The men’s field was comparatively deep this year, given the small overall number of participants. Two-time defending champion Kilian Jornet of Spain dueled for nearly 23 hours with Jason Schlarb of Durango, Colorado; they wound up tying in the second-fastest time ever on the clockwise course.

On their tails in third was two-time Ultra-Trail du Mont-Blanc winner Xavier Thevenard of France, who shared the lead for much of the race. Fourth was Jeff Browning of Bend, Oregon, who had finished third at Western States in June.

Accordingly, Piceu’s single critique of the Hardrock lottery system was that it doesn’t do much to get more women on the starting line.

“I think the real desire, for me, is just wanting a bigger field of competition for women,” she says.

At this year’s race, only 16 of the 152 entrants were female—10.5 percent. “That’s pretty common [at Hardrock], and I wish there were a larger women’s field,” Piceu says.

In part, this is due to few women applicants—Garland says roughly 16 percent were female.

And, generally, more men than women participate in ultramarathons. A 2011 year-end review in Ultrarunning magazine put female participation in the sport at 27 percent. Similarly, found that, of those who used the site to sign up for ultras in 2013 and 2014, women accounted for 27 and 29 percent, respectively. Women comprised 22.5 percent of 2016 Western States 100 finishers and 18.8 percent of 2015 Leadville Trail 100 finishers.

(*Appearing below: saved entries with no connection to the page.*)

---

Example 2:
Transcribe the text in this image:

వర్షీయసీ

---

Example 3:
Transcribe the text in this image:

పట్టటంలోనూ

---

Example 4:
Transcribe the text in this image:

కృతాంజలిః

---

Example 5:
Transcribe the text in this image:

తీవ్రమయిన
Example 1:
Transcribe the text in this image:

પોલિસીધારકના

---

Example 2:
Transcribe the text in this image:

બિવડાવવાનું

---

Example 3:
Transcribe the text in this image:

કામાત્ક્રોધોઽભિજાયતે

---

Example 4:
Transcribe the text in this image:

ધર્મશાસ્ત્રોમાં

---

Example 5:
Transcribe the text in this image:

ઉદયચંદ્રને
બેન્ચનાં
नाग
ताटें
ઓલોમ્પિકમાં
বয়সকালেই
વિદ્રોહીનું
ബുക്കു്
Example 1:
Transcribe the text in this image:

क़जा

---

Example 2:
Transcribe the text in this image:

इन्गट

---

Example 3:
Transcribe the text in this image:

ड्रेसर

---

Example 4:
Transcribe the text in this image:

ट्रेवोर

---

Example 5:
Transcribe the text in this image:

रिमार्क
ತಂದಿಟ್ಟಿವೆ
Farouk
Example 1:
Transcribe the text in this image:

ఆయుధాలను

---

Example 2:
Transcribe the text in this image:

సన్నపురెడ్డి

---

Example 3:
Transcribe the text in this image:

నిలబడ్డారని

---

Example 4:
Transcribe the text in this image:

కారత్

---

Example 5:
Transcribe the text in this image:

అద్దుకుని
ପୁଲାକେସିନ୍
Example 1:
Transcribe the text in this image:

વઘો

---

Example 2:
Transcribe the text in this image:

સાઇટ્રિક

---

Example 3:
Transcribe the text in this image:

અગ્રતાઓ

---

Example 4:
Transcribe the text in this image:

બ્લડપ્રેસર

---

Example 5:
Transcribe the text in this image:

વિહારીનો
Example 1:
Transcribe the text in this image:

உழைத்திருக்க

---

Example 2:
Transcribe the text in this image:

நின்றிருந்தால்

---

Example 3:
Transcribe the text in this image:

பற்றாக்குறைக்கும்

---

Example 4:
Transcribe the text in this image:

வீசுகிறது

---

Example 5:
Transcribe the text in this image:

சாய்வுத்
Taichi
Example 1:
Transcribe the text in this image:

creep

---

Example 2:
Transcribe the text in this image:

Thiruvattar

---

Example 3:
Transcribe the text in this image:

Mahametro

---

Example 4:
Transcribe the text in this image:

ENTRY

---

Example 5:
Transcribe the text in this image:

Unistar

That could mean fewer women have qualifiers that would allow them entry in the Hardrock lottery, or have the interest in running Hardrock in the first place.

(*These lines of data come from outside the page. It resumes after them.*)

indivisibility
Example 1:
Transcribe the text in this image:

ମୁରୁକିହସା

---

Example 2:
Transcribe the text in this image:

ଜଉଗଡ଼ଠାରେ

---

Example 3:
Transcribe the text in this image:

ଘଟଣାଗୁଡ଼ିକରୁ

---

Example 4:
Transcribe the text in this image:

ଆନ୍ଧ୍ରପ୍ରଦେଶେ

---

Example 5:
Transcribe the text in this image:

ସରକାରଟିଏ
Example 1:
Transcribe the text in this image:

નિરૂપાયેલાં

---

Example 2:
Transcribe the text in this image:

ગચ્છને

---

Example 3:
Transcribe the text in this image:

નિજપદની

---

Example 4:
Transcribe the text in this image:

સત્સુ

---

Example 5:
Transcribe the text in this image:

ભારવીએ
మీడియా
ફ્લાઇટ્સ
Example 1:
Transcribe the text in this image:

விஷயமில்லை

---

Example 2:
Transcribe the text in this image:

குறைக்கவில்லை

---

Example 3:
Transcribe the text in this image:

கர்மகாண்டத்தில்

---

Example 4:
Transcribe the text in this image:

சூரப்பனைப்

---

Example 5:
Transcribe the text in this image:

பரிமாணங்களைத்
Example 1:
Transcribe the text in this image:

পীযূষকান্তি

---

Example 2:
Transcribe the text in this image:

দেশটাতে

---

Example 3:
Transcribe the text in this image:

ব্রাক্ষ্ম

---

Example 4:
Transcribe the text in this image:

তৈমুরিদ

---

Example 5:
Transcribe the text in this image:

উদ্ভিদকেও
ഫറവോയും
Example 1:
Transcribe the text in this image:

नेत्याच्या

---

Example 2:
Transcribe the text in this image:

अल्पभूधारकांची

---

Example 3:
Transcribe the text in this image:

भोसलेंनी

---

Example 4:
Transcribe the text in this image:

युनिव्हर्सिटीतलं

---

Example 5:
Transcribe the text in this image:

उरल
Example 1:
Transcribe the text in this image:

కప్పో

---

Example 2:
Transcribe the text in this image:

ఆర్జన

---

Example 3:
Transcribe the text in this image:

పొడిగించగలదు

“Of course, there are less women applying, but it has to be intimidating to even apply when you look at the start lists to see who’s running and see that there are only 16 women,” Piceu says.

She adds that she doesn’t have an exact solution in mind, but that keeping a pre-determined percentage of the field open for women’s entries could be a starting point.

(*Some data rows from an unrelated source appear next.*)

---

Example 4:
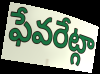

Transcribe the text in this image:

ఫేవరేట్గా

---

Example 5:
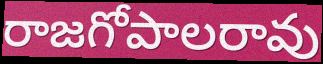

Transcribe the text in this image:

రాజగోపాలరావు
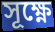
সূক্ষ্ণে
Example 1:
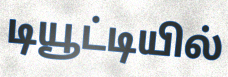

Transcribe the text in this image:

டியூட்டியில்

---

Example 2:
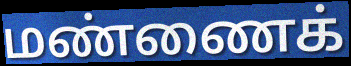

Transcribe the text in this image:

மண்ணைக்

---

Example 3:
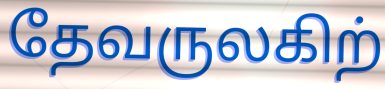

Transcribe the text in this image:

தேவருலகிற்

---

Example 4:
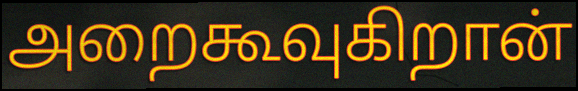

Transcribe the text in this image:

அறைகூவுகிறான்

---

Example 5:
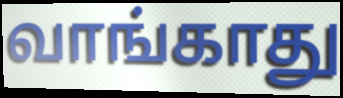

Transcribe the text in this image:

வாங்காது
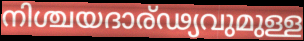
നിശ്ചയദാര്ഢ്യവുമുള്ള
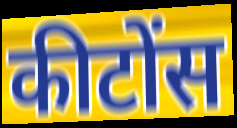
कीटोंस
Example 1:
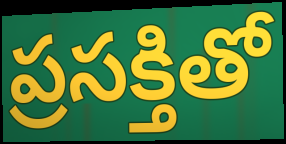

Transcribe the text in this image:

ప్రసక్తితో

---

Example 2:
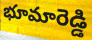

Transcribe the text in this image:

భూమారెడ్డి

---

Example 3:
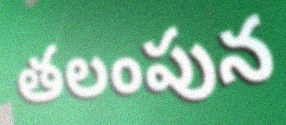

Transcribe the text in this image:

తలంపున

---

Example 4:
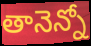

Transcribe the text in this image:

తానెన్నో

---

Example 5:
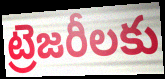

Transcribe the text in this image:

ట్రెజరీలకు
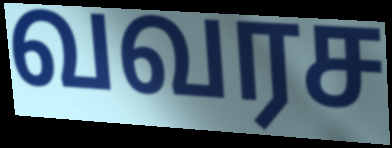
வவரச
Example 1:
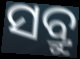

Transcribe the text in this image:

ସବ୍ରୁ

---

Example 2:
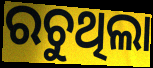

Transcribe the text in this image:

ରଚୁଥିଲା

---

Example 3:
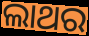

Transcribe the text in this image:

ଲାଥର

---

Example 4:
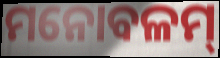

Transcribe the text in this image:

ମନୋବଳମ୍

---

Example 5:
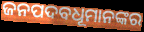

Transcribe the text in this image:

ଜନପଦବଧୂମାନଙ୍କର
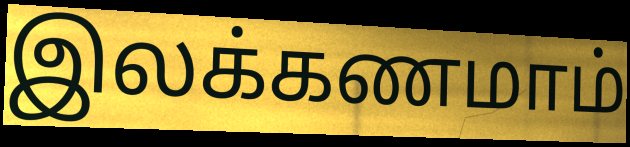
இலக்கணமாம்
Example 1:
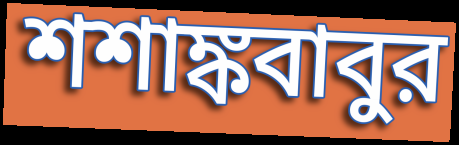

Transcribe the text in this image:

শশাঙ্কবাবুর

“Based on the number of applicants, they could give 15 or 20 percent to women,” Piceu says.

“I think our number of women applications will continue to rise as women continue to experience success here,” Garland says, adding that holding a certain number of spots for women is contrary to the idea of an objective lottery – even if that lottery already favors certain non-gender factors, such as previous finishes or past volunteer work.

“I did do some anecdotal surveying, primarily with women, about this very question during this year’s run, and the general consensus among them was that they were not in favor of allocating or reserving spots for women,” Garland adds. “The women I asked thought that allocating or reserving a certain number of spots would be unfair to the whole idea of a true lottery, and if we were going to spend time ensuring that women were equally represented, our time was better spent to working toward getting more women to apply.”

“Some women I talk to are adamant about allocating a certain percentage of the field,” Piceu says, “but others say you have to let the lottery be what it is. It’s a slippery slope, and hard to argue with what the race stands for, that it’s authentic and everyone, no matter how fast or slow, is acknowledged.”

However the lottery evolves, one thing is certain—the allure of Hardrock will endure.

“I hardly ever keep coming back to the same race year after year, but this one keeps me coming back,” Piceu says. “The San Juans are a special place, and it feels like coming home to me.”